Bien. Lo curioso es que en la ‘invención de esta tradición’ también se da lo que se conoce como ‘efecto pizza’, término acuñado en los años 70 por un profesor de antropología llamado Agehananda Bharati. Imagino que muchos lectores se preguntan qué es el efecto pizza. Pues bien, resumiendo mucho la cosa, la pizza italiana era muy diferente a la que hoy conocemos. Básicamente era una masa de pan horneada con un poco de tomate (y a veces queso). No era, ni mucho menos, la comida popular que hoy conocemos. Este producto fue ‘exportado’ a los EEUU y ahí empezaron a añadirle otras cosas para hacerla más atractiva (embutidos, verduras, etc). Para los americanos ‘era’ un producto italiano auténtico aunque poco tenía que ver con el original italiano. Esta nueva versión inventada fue ‘exportada’ a todo el mundo, incluida Italia.

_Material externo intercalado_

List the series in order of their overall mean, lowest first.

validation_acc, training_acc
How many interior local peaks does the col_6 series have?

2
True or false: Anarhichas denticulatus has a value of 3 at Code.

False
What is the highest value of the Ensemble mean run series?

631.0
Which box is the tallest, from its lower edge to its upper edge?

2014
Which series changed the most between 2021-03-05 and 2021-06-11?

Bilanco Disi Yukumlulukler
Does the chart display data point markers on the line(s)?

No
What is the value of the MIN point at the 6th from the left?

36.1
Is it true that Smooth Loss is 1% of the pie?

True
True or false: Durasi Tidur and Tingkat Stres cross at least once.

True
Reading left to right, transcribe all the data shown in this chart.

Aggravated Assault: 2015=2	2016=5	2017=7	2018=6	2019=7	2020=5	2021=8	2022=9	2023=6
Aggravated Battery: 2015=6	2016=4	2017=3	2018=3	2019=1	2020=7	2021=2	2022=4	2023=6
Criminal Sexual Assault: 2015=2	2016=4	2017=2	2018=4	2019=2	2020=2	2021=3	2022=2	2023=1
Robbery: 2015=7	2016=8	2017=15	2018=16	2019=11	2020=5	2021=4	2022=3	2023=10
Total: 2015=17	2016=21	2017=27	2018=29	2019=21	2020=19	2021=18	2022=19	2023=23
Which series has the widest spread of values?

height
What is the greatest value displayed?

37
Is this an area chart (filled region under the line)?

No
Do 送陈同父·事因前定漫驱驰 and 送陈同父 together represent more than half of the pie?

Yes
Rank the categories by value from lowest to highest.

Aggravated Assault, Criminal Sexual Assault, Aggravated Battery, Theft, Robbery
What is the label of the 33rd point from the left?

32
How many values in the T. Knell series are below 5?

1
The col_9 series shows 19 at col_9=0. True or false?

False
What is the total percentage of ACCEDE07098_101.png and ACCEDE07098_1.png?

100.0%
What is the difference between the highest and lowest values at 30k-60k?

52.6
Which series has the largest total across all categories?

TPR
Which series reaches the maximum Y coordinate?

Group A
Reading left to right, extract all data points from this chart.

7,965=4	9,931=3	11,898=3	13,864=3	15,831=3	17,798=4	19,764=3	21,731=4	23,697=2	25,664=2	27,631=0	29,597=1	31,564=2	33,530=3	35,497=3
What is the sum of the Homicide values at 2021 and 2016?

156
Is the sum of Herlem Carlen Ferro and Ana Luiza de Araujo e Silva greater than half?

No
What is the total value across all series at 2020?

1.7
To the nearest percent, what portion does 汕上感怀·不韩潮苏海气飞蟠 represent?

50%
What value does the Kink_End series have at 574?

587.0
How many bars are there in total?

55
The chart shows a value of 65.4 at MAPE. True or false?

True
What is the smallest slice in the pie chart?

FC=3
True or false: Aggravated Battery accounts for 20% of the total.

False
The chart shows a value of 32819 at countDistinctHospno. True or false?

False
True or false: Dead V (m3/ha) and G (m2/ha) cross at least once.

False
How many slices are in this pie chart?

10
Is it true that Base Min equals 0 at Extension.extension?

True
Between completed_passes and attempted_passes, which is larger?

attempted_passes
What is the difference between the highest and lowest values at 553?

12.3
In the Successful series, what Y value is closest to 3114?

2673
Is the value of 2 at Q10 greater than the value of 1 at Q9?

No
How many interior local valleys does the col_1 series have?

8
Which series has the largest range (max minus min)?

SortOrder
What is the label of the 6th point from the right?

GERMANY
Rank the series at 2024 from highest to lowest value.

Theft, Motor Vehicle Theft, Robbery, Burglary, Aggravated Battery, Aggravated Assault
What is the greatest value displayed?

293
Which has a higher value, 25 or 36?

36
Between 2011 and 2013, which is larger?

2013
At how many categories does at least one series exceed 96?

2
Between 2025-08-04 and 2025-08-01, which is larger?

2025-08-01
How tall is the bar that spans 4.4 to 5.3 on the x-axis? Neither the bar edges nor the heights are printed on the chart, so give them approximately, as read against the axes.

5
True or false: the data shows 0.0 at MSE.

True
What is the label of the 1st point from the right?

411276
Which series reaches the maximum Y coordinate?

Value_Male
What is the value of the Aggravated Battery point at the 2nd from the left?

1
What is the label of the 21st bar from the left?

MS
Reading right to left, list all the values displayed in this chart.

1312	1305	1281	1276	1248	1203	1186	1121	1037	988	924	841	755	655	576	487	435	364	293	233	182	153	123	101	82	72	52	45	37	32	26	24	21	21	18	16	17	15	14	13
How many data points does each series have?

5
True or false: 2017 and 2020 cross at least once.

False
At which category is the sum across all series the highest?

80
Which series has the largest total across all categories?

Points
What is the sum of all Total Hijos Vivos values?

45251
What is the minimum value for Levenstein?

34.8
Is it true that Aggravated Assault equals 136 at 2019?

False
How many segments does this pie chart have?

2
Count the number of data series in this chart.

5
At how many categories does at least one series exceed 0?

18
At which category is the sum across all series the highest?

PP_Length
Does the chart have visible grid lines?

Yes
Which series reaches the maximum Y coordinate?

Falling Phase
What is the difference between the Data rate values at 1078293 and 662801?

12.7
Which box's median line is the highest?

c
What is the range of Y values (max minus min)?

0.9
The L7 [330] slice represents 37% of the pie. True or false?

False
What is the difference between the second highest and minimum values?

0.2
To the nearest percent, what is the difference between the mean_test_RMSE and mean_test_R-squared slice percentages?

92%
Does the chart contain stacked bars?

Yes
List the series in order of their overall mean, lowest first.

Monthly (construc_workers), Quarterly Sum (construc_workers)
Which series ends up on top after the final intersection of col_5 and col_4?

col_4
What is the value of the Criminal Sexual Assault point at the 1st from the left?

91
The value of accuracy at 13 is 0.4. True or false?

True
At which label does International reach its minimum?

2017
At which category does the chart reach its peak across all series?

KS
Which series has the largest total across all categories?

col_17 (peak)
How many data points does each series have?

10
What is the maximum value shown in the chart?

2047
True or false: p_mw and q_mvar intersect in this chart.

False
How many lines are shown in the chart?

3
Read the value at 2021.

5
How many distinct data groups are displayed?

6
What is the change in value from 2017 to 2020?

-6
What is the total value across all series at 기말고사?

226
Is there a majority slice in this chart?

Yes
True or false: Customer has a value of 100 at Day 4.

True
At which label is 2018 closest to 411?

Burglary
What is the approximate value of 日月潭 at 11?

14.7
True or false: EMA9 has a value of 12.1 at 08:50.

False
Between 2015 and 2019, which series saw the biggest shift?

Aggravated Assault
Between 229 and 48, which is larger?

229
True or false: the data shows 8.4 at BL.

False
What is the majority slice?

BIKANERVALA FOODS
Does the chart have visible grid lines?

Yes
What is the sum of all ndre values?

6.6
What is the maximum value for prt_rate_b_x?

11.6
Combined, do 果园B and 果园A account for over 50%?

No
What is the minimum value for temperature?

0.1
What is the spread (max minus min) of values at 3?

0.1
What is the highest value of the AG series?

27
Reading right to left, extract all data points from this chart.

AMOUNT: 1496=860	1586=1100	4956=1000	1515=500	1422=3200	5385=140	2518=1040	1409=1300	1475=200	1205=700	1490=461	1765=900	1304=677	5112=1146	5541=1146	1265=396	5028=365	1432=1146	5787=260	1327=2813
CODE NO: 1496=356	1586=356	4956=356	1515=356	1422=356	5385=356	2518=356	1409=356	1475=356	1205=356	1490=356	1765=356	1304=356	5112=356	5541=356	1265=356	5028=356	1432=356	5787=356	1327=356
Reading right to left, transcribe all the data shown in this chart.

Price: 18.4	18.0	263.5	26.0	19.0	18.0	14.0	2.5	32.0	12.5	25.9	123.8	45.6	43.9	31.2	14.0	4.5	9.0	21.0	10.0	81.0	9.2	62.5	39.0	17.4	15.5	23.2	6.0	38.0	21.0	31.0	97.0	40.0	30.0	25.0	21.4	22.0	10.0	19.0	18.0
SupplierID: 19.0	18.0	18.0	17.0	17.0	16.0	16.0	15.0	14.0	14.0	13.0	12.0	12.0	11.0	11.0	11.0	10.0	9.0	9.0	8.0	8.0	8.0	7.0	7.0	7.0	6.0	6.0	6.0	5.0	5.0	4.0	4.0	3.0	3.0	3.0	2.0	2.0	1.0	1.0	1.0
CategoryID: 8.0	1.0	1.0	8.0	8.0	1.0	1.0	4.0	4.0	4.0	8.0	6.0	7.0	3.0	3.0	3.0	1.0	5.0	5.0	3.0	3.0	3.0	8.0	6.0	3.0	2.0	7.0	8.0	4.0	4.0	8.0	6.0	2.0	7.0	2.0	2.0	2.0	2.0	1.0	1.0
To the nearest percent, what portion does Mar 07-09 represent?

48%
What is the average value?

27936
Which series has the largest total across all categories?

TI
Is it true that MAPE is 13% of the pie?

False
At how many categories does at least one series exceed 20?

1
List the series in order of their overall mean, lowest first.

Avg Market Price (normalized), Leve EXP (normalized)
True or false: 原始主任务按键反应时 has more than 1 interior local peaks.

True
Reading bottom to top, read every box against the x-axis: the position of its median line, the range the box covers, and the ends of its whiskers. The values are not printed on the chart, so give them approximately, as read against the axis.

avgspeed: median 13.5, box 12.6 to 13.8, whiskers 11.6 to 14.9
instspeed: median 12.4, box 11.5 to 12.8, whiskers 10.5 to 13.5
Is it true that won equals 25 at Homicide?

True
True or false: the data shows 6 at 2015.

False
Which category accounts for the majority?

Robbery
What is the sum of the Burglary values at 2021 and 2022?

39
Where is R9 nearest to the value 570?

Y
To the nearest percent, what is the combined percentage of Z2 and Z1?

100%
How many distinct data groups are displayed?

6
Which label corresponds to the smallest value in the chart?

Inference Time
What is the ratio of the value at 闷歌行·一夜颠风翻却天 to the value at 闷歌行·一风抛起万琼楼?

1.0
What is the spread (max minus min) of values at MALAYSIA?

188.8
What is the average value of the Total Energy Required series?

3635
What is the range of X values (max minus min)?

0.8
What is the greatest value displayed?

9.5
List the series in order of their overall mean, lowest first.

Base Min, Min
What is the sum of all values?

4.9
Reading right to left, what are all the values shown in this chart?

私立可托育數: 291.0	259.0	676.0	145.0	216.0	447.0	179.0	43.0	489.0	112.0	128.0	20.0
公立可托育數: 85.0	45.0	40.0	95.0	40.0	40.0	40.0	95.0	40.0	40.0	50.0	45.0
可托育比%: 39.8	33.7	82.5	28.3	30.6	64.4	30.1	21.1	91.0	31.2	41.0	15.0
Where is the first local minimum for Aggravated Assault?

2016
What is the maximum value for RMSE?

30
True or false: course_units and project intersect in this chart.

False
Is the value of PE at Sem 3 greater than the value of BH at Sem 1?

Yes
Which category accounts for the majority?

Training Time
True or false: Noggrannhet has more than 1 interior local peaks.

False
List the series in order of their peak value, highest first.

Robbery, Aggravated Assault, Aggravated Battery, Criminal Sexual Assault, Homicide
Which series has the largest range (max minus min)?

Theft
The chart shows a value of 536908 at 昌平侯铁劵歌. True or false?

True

Hoy en día, nadie duda que ese tipo de ‘pizza’ es un producto genuino italiano, aunque en origen no lo sea.  

Con la ‘Vieya’l monte’ hay un ‘efecto pizza’ en tanto que se quiere presentar como ‘genuino’ lo que no deja de ser un invento, y me estoy refiriendo a la iconografía de cómo es representada.  Si se fijan en la manera cómo se representa la figura de la vieja es la que aparece en “La Mitoloxia Popular del Reinu de Llión” de Nicolás Bartolomé Pérez publicado en 2013. En ese libro, al dibujante (Alberto Álvarez Peña) se le ocurrió dibujar a la vieja con galochas, pañuelo negro en el pelo, arrecadas grandes, toquilla roja, mandil blanco, etc. Se le podía haber ocurrido dibujarla de otra manera. Lo curioso es que quienes, digamos, ‘resignificaron’ esa tradición se apoyan en una iconografía ‘inventada’, surgida de la imaginación de un dibujante.  De esta manera, se comprueba  que la vieja de la cabalgata, todas las artesanías, adornos, etc, lucen de la misma manera que el dibujo original. Al igual que en el efecto pizza, se toma como original algo que es inventado.

Decía Leoncio que “no fue la vieja el monte lo importante, sino su pan”. Mucho me temo que quienes intentan recuperar la tradición no entienden nada de esto.